Man will so schnell wie möglich zurück zur Normalität, das Virus eindämmen, die Pandemie endlich hinter sich lassen. Um diese Ziele zu erreichen, soll – wenn es nach dem Bund geht – so viel wie möglich getestet und geimpft werden. Doch nicht alle finden diese Strategie sinnvoll. Es gibt auch jene, die nicht alle von Bund und Kanton geforderten Massnahmen zur Bekämpfung der Pandemie gutheissen. Ein Blick auf die Zahlen der nicht-testwilligen Schulkinder zeigt, dass sich im Durchschnitt rund jedes dritte Kind nicht testen lässt.

Warum hat sich die Gemeinde St. Stephan gegen Massentests an den Schulen ausgesprochen? Beat Zahler, Gemeindeverwalter von St. Stephan, beantwortet diese Frage so: «Nach der Vornahme einer Güterabwägung hat der Gemeinderat nach Anhörung der Schulkommission beschlossen, auf die Teilnahme an den freiwilligen Massentestungen zu verzichten.» Weiter schreibt er in einer Stellungnahme, dass die Kosten, der Aufwand und die psychische Belastung der Kinder durch die Tests den Nutzen bei weitem übersteigen. Ausserdem hätte eine Bittschrift gezeigt, dass viele Eltern die Durchführung von Massentests ablehnten. Der Gemeinderat von St. Stephan setze viel mehr auf die Eigenverantwortung der Eltern und Lehrkräfte und «auf die bewährten und in der Schule St. Stephan sorgfältig umgesetzten Hygienemassnahmen», so Zahler weiter. Zudem könne man in Apotheken Gratis-Selbsttests beziehen.

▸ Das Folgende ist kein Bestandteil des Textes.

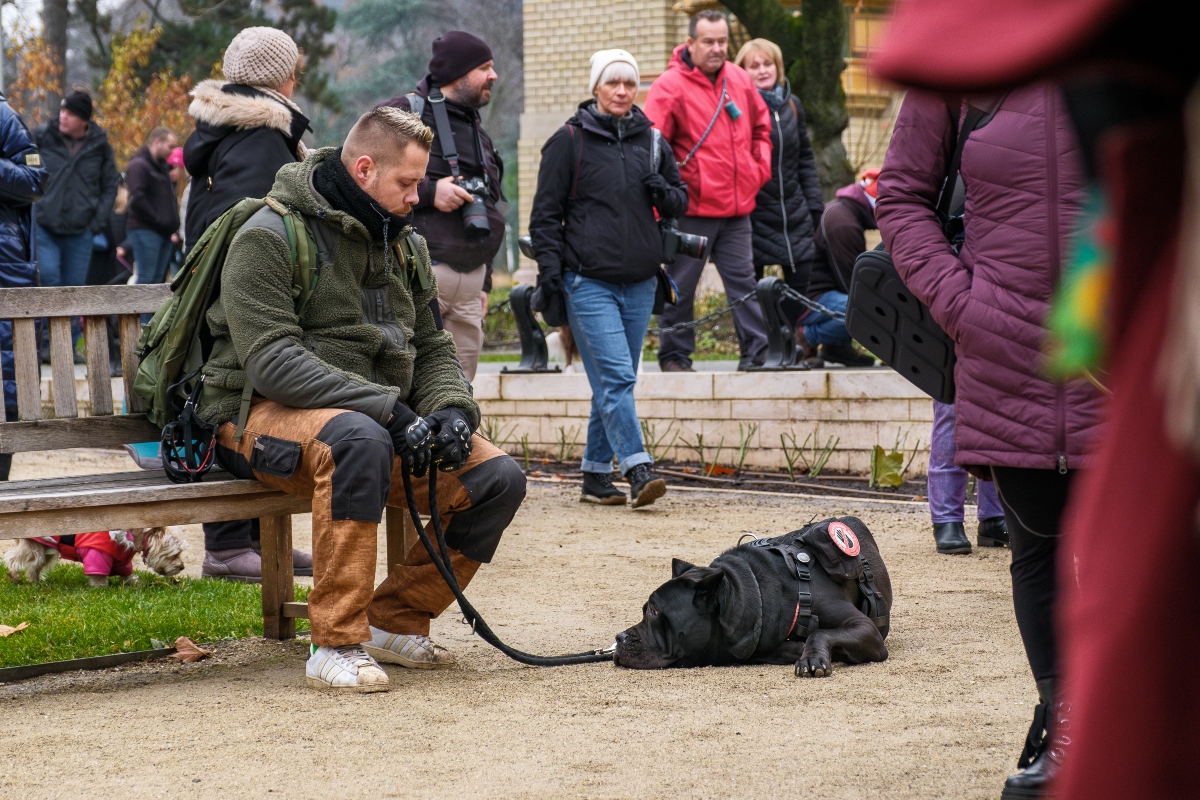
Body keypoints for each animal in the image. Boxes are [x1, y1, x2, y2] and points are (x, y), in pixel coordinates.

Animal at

«Offensive am falschen Ort»
Und was sagen Eltern im Saanenland, die nicht wollen, dass ihre Kinder massengetestet werden? Vera Steiner, Mutter von zwei Schulkindern (8 und 10 Jahre), die ins Gstaader Rüttischulhaus zur Schule gehen, lässt ihre Kinder nicht testen. Sie erklärt, dass sich ihre ältere Tochter aufgrund ihres Asperger-Autismus tiefergehend mit dem Corona-Thema auseinandergesetzt und daraufhin für sich entschieden habe, bei den Massentests nicht mitmachen zu wollen. Ihre jüngere Schwester habe daraufhin mitgezogen. Die Mutter steht hinter dem Entscheid ihrer Kinder. «Zum jetzigen Zeitpunkt, in dem die Ansteckungszahlen stark rückläufig sind, sehe ich den Sinn solcher Massentests an der Schule nicht mehr ein», sagt sie auf Anfrage. Noch vor zwei Monaten, als noch niemand wusste, wie sich die dritte Welle entwickeln würde, hätte sie eine solche Massnahme noch befürwortet. Vera Steiner will nicht in den «Coronaleugner- und Verschwörungstheoretikertopf» geworfen werden und betont, dass sie die Pandemie von Anfang sehr ernst genommen habe. «Ich selber gehöre einer Risikogruppe an und bin bereits geimpft», betont sie. Doch sie hat Zweifel an den Massnahmen. Wenn man bedenke, dass die Wissenschaft vor gar nicht allzu langer Zeit verlauten liess, Kinder unter zwölf Jahren seien keine massgeblichen Pandemietreiber, ist für sie diese Massentestmassnahme «eine Offensive am falschen Ort». Ähnlich sieht dies auch Anita Huwiler, die zwei Kinder in Saanen zur Schule schickt. «Ich habe generell eine kritische Einstellung zu all diesen Coronamassnahmen», gibt sie zu und sieht insbesondere an den Schulen keinen entsprechenden Handlungsbedarf. Beide Mütter weisen darauf hin, dass es in den Schulen sehr gut funktionierende Schutzkonzepte gebe, an die sich die Kinder vorbildlich hielten. Mehr sei ihrer Ansicht nach nicht nötig.